*ИСХОДНЫЙ ОТРЫВОК:*
○ ○ ○ ○
Мне вспоминается, что на одном из чтений Мамардашвили говорил, что в основании любой концептуальной системы лежит некое личное переживание философа; в основании моей, ещё только возможной концепции, лежат два сплавленных переживания: во-первых, любовь ко всему малому и, следовательно, незамеченному, непонимаемому, третируемому, и, во-вторых, стремление показать это малое как есть, что малое не меньше большого, того, что на виду, заметно. Отсюда, я вижу, моя маниакальность отслеживания всевозможных форм манипулирования мышлением, восприятием, мнением, отношением и пр., любых форм манипуляции человеком, которые не позволяют человеку понимать своё место в мире так, как понимаю его я.

Похожее переживание можно заметить у Достоевского, но в отличие от него моё чувство вины не так велико, и поэтому оно не заставляет меня оправдываться перед кем-то, виниться, каяться.

Попробую посмотреть, как именно это моё двойственное переживание, это мироощущение формирует моё размышление; заставляет ли оно корректировать моё восприятие всего в какую-либо сторону так, что моё восприятие и размышление становятся тенденциозными, как раз такими, какие так ненавистны мне.

Понятно, что в восприятии общественной жизни я был, по крайней мере, до последнего времени достаточно категоричен, то есть любой общественный, социальный успех практически в любой сфере означал для меня некую деформацию личности достигшего этого успеха человека; за общественный успех надо платить и в большинстве случаев плата так высока, что практически уничтожает содержание того, что выделило этого человека.

Может быть таким образом действует некий социальный механизм, позволяющий поглощать тот потенциал, который открывается деятельностью человека, встраивая его внутрь себя, в абсолютном большинстве случаев за счёт искажения заложенного в этом потенциале содержания и одновременной деформации личности, захваченной сильным общественным течением.

Так же «критически» я был настроен относительно науки, особенно в её так называемой гуманитарной части, можете себе представить, до какой степени мне было смешно само разделение на гуманитариев и естественников; любые концепции философии тщательно отслеживались мною на предмет своих оснований и отбрасывались мною как несостоятельные, так как их авторы не действовали как люди, не умеющие мыслить, а именно: не умеющие отслеживать основания собственных размышлений.

Только там, где знание основывалось на действительных потребностях людей, например, в психотерапии (и в гораздо меньшей степени, в психологии), постепенно, самой практикой работы разрабатывались действительно удовлетворяющие меня концептуальные основания. Тот, кто читал «Помойное ведро философии», я надеюсь догадался, что в названии отражено не моё презрение к философии, а намёк на работу Ф. Перлза, которую я воспринимаю как живую философию, основанную не на стремлении выдать желаемое за действительное, как в классической и современной философии, а в стремлении быть живым в живом опыте установления границ, например, границ живого общения.
○ ○ ○ ○
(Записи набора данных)
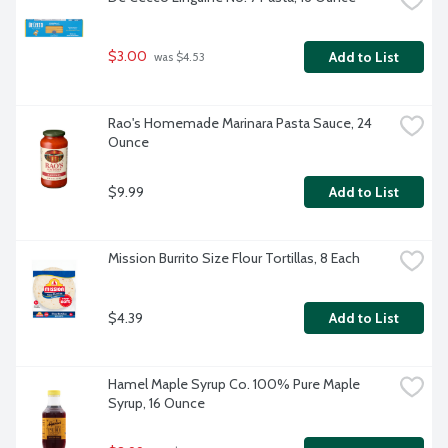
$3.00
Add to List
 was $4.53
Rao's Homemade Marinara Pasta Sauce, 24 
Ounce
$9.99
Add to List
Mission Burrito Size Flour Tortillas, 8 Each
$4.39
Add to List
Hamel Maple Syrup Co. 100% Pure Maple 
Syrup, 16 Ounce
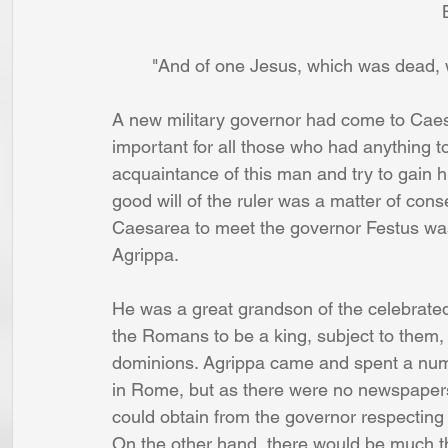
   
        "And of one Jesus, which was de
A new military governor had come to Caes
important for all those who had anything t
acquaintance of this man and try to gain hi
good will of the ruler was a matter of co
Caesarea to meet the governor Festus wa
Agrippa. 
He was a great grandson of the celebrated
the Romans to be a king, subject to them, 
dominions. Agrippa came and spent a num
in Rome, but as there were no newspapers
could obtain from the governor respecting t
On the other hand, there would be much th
○ ○ ○ ○
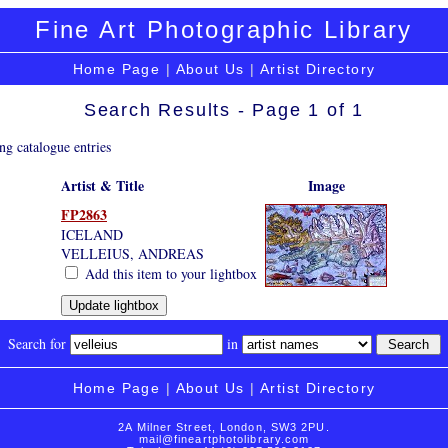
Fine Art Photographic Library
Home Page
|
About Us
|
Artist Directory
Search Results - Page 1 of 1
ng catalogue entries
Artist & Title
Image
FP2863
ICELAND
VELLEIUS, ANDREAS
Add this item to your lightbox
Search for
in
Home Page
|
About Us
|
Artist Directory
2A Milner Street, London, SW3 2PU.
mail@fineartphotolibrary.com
○ ○ ○ ○
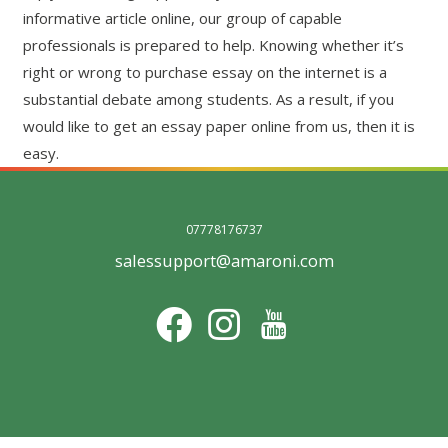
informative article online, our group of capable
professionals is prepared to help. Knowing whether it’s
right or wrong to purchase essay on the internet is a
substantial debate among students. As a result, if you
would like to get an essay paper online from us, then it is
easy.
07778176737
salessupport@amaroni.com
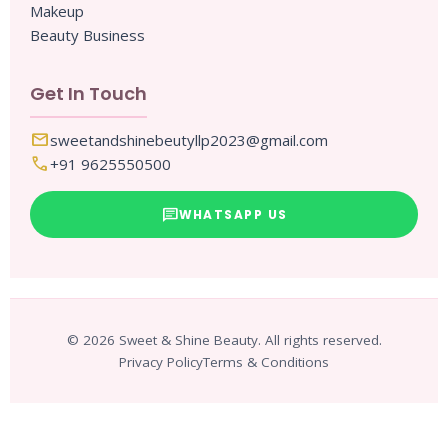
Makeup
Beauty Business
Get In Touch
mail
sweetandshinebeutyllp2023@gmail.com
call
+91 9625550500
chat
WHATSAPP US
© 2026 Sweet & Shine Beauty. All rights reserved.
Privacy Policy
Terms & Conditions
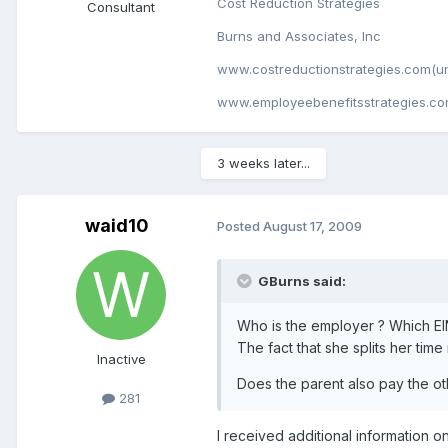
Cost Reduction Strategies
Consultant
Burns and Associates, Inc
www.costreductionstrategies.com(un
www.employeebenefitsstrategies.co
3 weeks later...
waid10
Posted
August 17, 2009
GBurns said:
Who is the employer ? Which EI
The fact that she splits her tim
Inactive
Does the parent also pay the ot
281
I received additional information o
○ ○ ○ ○
*ЗАДАНИЕ:*
Как будет выглядеть отрывок о личном переживании философа от слов «Похожее переживание можно» до слов «так ненавистны мне.», если заменить в нём «Достоевского» на «Толстого»? Перепишите этот участок с такой правкой.

*РЕЗУЛЬТАТ УПРАЖНЕНИЯ:*
Похожее переживание можно заметить у Толстого, но в отличие от него моё чувство вины не так велико, и поэтому оно не заставляет меня оправдываться перед кем-то, виниться, каяться.

Попробую посмотреть, как именно это моё двойственное переживание, это мироощущение формирует моё размышление; заставляет ли оно корректировать моё восприятие всего в какую-либо сторону так, что моё восприятие и размышление становятся тенденциозными, как раз такими, какие так ненавистны мне.